# [JOB ITEM]
If a record holds a picture, drop the picture and repeat everything else word for word.

# [INFORMATION PROVIDED]
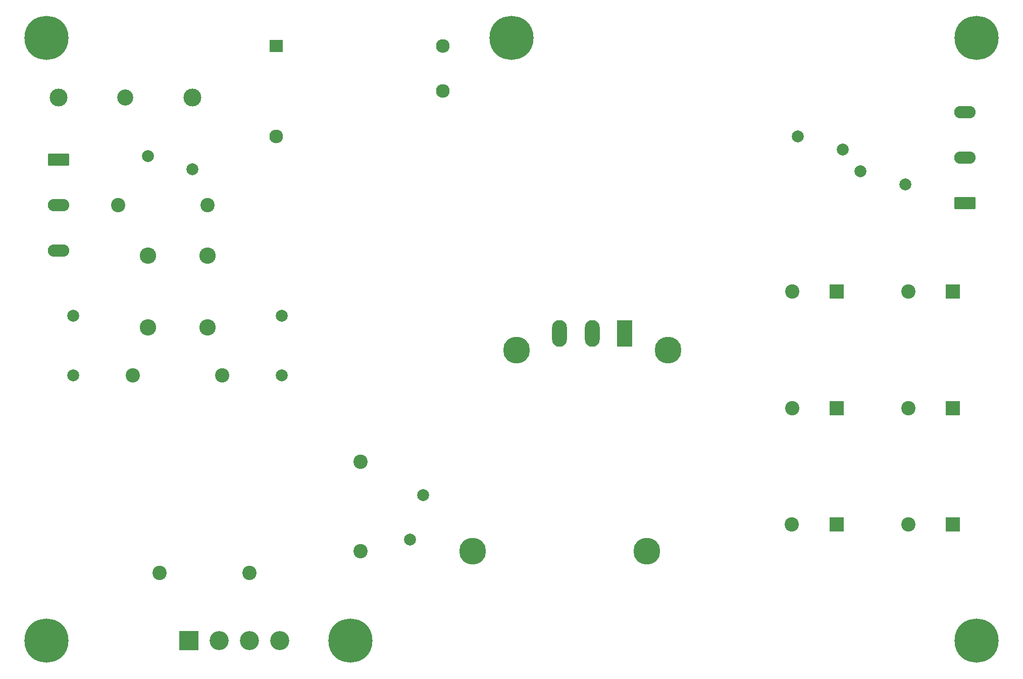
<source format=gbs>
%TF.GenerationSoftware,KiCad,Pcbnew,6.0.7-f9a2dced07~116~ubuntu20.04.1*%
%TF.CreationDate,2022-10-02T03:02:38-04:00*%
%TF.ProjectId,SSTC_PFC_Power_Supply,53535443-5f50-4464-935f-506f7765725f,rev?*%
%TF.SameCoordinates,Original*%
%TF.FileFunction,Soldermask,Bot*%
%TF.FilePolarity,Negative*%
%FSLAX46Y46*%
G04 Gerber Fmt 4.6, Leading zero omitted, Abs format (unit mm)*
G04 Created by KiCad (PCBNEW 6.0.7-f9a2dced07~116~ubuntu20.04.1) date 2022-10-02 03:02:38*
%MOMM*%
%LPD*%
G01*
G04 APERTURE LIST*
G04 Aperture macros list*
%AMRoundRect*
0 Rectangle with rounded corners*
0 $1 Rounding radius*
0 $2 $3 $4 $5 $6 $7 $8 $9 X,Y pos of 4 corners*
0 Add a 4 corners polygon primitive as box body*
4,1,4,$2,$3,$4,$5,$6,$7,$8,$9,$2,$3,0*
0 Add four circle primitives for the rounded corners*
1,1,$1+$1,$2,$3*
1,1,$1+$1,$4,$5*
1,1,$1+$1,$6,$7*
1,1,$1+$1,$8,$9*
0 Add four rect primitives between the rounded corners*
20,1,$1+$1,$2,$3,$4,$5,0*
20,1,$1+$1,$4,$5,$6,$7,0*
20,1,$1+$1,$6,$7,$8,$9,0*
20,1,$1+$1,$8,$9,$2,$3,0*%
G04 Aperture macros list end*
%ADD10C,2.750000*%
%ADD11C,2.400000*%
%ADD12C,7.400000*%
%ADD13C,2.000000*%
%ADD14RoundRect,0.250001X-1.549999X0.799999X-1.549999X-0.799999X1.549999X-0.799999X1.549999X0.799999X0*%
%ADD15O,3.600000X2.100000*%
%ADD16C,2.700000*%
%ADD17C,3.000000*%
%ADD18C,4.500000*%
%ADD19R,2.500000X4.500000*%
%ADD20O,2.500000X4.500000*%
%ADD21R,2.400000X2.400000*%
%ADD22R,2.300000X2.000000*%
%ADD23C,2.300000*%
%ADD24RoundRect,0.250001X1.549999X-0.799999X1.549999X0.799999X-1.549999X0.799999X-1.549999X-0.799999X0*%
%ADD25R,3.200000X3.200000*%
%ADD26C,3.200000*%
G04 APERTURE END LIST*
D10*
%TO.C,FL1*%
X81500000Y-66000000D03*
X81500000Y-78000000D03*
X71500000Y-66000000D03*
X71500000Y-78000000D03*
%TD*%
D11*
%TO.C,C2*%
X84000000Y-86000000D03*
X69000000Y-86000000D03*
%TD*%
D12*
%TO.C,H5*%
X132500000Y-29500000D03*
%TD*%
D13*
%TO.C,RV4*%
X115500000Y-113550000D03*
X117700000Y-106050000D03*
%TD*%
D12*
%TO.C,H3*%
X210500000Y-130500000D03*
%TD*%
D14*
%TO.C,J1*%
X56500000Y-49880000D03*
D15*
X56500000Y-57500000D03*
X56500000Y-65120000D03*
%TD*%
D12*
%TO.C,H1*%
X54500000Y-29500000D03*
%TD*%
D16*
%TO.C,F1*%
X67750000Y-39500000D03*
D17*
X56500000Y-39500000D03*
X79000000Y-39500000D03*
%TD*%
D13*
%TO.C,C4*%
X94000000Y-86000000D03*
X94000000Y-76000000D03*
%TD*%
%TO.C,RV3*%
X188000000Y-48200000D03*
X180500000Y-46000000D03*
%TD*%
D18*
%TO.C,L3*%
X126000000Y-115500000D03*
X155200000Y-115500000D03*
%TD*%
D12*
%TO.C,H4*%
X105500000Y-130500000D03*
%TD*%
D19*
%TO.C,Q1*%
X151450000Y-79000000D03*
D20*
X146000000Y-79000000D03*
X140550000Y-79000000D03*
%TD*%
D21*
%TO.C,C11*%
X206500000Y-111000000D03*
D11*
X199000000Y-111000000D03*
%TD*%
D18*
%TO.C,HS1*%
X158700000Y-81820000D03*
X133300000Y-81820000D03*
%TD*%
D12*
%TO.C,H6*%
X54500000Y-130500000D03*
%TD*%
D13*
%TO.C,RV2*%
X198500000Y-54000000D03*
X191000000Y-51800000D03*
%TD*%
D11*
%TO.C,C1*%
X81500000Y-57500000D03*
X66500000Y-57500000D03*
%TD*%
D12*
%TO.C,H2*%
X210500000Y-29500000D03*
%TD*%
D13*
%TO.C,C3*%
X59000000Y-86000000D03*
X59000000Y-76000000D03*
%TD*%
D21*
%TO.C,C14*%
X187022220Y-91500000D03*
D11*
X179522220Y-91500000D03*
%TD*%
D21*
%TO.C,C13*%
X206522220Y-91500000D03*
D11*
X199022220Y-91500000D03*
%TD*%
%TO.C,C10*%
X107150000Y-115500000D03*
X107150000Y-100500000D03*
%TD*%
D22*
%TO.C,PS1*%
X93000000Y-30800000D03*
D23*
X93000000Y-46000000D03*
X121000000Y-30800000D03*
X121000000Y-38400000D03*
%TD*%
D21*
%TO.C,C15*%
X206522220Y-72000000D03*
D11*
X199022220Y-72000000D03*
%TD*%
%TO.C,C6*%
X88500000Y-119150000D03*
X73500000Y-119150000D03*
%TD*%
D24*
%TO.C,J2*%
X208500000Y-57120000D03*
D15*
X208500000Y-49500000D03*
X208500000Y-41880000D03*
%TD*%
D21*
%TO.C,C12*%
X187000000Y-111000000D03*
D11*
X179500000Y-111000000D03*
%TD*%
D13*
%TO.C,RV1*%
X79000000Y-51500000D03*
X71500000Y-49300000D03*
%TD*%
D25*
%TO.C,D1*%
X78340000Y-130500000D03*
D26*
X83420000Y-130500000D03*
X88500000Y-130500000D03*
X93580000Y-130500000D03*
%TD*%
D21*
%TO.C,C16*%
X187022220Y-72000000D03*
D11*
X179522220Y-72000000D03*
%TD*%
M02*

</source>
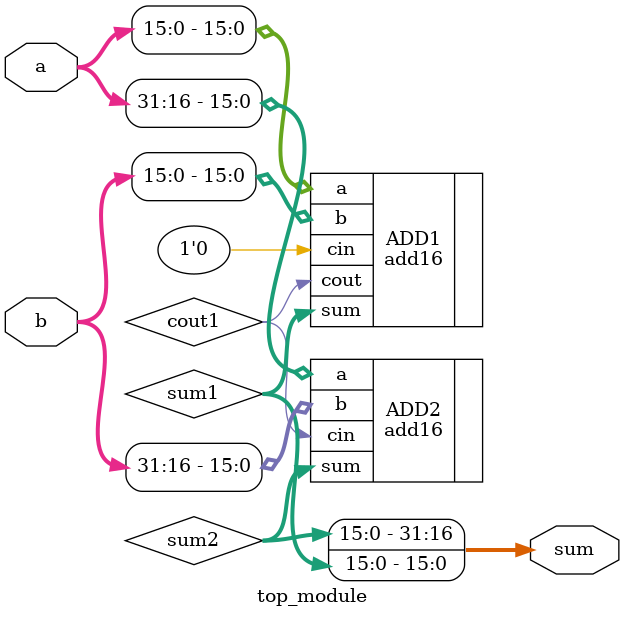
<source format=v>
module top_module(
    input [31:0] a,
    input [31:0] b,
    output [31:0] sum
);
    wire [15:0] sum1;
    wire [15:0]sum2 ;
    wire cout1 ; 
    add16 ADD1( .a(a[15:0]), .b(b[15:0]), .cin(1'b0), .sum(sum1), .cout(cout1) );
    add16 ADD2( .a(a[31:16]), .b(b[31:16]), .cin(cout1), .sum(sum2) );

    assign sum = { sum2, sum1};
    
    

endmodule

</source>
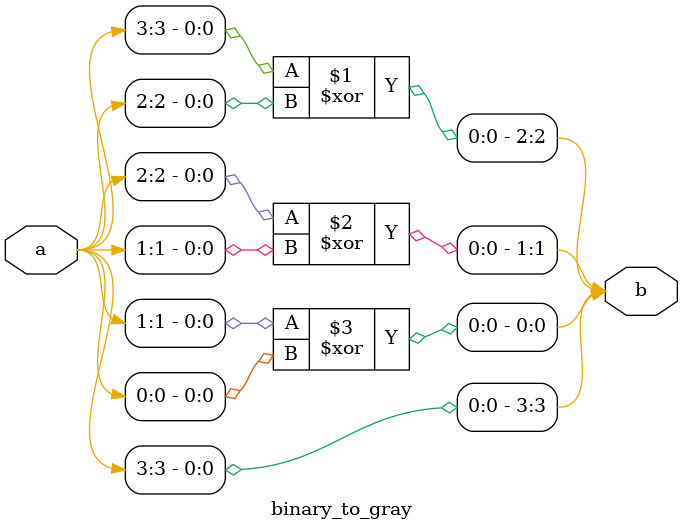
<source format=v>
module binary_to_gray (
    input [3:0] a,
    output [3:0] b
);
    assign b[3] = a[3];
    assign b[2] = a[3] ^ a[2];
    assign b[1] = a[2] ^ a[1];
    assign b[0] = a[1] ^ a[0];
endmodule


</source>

# [RESPONSE AREA]
<source format=gbs>
%TF.GenerationSoftware,KiCad,Pcbnew,6.0.7-f9a2dced07~116~ubuntu20.04.1*%
%TF.CreationDate,2022-10-02T03:02:38-04:00*%
%TF.ProjectId,SSTC_PFC_Power_Supply,53535443-5f50-4464-935f-506f7765725f,rev?*%
%TF.SameCoordinates,Original*%
%TF.FileFunction,Soldermask,Bot*%
%TF.FilePolarity,Negative*%
%FSLAX46Y46*%
G04 Gerber Fmt 4.6, Leading zero omitted, Abs format (unit mm)*
G04 Created by KiCad (PCBNEW 6.0.7-f9a2dced07~116~ubuntu20.04.1) date 2022-10-02 03:02:38*
%MOMM*%
%LPD*%
G01*
G04 APERTURE LIST*
G04 Aperture macros list*
%AMRoundRect*
0 Rectangle with rounded corners*
0 $1 Rounding radius*
0 $2 $3 $4 $5 $6 $7 $8 $9 X,Y pos of 4 corners*
0 Add a 4 corners polygon primitive as box body*
4,1,4,$2,$3,$4,$5,$6,$7,$8,$9,$2,$3,0*
0 Add four circle primitives for the rounded corners*
1,1,$1+$1,$2,$3*
1,1,$1+$1,$4,$5*
1,1,$1+$1,$6,$7*
1,1,$1+$1,$8,$9*
0 Add four rect primitives between the rounded corners*
20,1,$1+$1,$2,$3,$4,$5,0*
20,1,$1+$1,$4,$5,$6,$7,0*
20,1,$1+$1,$6,$7,$8,$9,0*
20,1,$1+$1,$8,$9,$2,$3,0*%
G04 Aperture macros list end*
%ADD10C,2.750000*%
%ADD11C,2.400000*%
%ADD12C,7.400000*%
%ADD13C,2.000000*%
%ADD14RoundRect,0.250001X-1.549999X0.799999X-1.549999X-0.799999X1.549999X-0.799999X1.549999X0.799999X0*%
%ADD15O,3.600000X2.100000*%
%ADD16C,2.700000*%
%ADD17C,3.000000*%
%ADD18C,4.500000*%
%ADD19R,2.500000X4.500000*%
%ADD20O,2.500000X4.500000*%
%ADD21R,2.400000X2.400000*%
%ADD22R,2.300000X2.000000*%
%ADD23C,2.300000*%
%ADD24RoundRect,0.250001X1.549999X-0.799999X1.549999X0.799999X-1.549999X0.799999X-1.549999X-0.799999X0*%
%ADD25R,3.200000X3.200000*%
%ADD26C,3.200000*%
G04 APERTURE END LIST*
D10*
%TO.C,FL1*%
X81500000Y-66000000D03*
X81500000Y-78000000D03*
X71500000Y-66000000D03*
X71500000Y-78000000D03*
%TD*%
D11*
%TO.C,C2*%
X84000000Y-86000000D03*
X69000000Y-86000000D03*
%TD*%
D12*
%TO.C,H5*%
X132500000Y-29500000D03*
%TD*%
D13*
%TO.C,RV4*%
X115500000Y-113550000D03*
X117700000Y-106050000D03*
%TD*%
D12*
%TO.C,H3*%
X210500000Y-130500000D03*
%TD*%
D14*
%TO.C,J1*%
X56500000Y-49880000D03*
D15*
X56500000Y-57500000D03*
X56500000Y-65120000D03*
%TD*%
D12*
%TO.C,H1*%
X54500000Y-29500000D03*
%TD*%
D16*
%TO.C,F1*%
X67750000Y-39500000D03*
D17*
X56500000Y-39500000D03*
X79000000Y-39500000D03*
%TD*%
D13*
%TO.C,C4*%
X94000000Y-86000000D03*
X94000000Y-76000000D03*
%TD*%
%TO.C,RV3*%
X188000000Y-48200000D03*
X180500000Y-46000000D03*
%TD*%
D18*
%TO.C,L3*%
X126000000Y-115500000D03*
X155200000Y-115500000D03*
%TD*%
D12*
%TO.C,H4*%
X105500000Y-130500000D03*
%TD*%
D19*
%TO.C,Q1*%
X151450000Y-79000000D03*
D20*
X146000000Y-79000000D03*
X140550000Y-79000000D03*
%TD*%
D21*
%TO.C,C11*%
X206500000Y-111000000D03*
D11*
X199000000Y-111000000D03*
%TD*%
D18*
%TO.C,HS1*%
X158700000Y-81820000D03*
X133300000Y-81820000D03*
%TD*%
D12*
%TO.C,H6*%
X54500000Y-130500000D03*
%TD*%
D13*
%TO.C,RV2*%
X198500000Y-54000000D03*
X191000000Y-51800000D03*
%TD*%
D11*
%TO.C,C1*%
X81500000Y-57500000D03*
X66500000Y-57500000D03*
%TD*%
D12*
%TO.C,H2*%
X210500000Y-29500000D03*
%TD*%
D13*
%TO.C,C3*%
X59000000Y-86000000D03*
X59000000Y-76000000D03*
%TD*%
D21*
%TO.C,C14*%
X187022220Y-91500000D03*
D11*
X179522220Y-91500000D03*
%TD*%
D21*
%TO.C,C13*%
X206522220Y-91500000D03*
D11*
X199022220Y-91500000D03*
%TD*%
%TO.C,C10*%
X107150000Y-115500000D03*
X107150000Y-100500000D03*
%TD*%
D22*
%TO.C,PS1*%
X93000000Y-30800000D03*
D23*
X93000000Y-46000000D03*
X121000000Y-30800000D03*
X121000000Y-38400000D03*
%TD*%
D21*
%TO.C,C15*%
X206522220Y-72000000D03*
D11*
X199022220Y-72000000D03*
%TD*%
%TO.C,C6*%
X88500000Y-119150000D03*
X73500000Y-119150000D03*
%TD*%
D24*
%TO.C,J2*%
X208500000Y-57120000D03*
D15*
X208500000Y-49500000D03*
X208500000Y-41880000D03*
%TD*%
D21*
%TO.C,C12*%
X187000000Y-111000000D03*
D11*
X179500000Y-111000000D03*
%TD*%
D13*
%TO.C,RV1*%
X79000000Y-51500000D03*
X71500000Y-49300000D03*
%TD*%
D25*
%TO.C,D1*%
X78340000Y-130500000D03*
D26*
X83420000Y-130500000D03*
X88500000Y-130500000D03*
X93580000Y-130500000D03*
%TD*%
D21*
%TO.C,C16*%
X187022220Y-72000000D03*
D11*
X179522220Y-72000000D03*
%TD*%
M02*

</source>
<source format=v>
module top_module(
    input [31:0] a,
    input [31:0] b,
    output [31:0] sum
);
    wire [15:0] sum1;
    wire [15:0]sum2 ;
    wire cout1 ; 
    add16 ADD1( .a(a[15:0]), .b(b[15:0]), .cin(1'b0), .sum(sum1), .cout(cout1) );
    add16 ADD2( .a(a[31:16]), .b(b[31:16]), .cin(cout1), .sum(sum2) );

    assign sum = { sum2, sum1};
    
    

endmodule

</source>
<source format=v>
module binary_to_gray (
    input [3:0] a,
    output [3:0] b
);
    assign b[3] = a[3];
    assign b[2] = a[3] ^ a[2];
    assign b[1] = a[2] ^ a[1];
    assign b[0] = a[1] ^ a[0];
endmodule


</source>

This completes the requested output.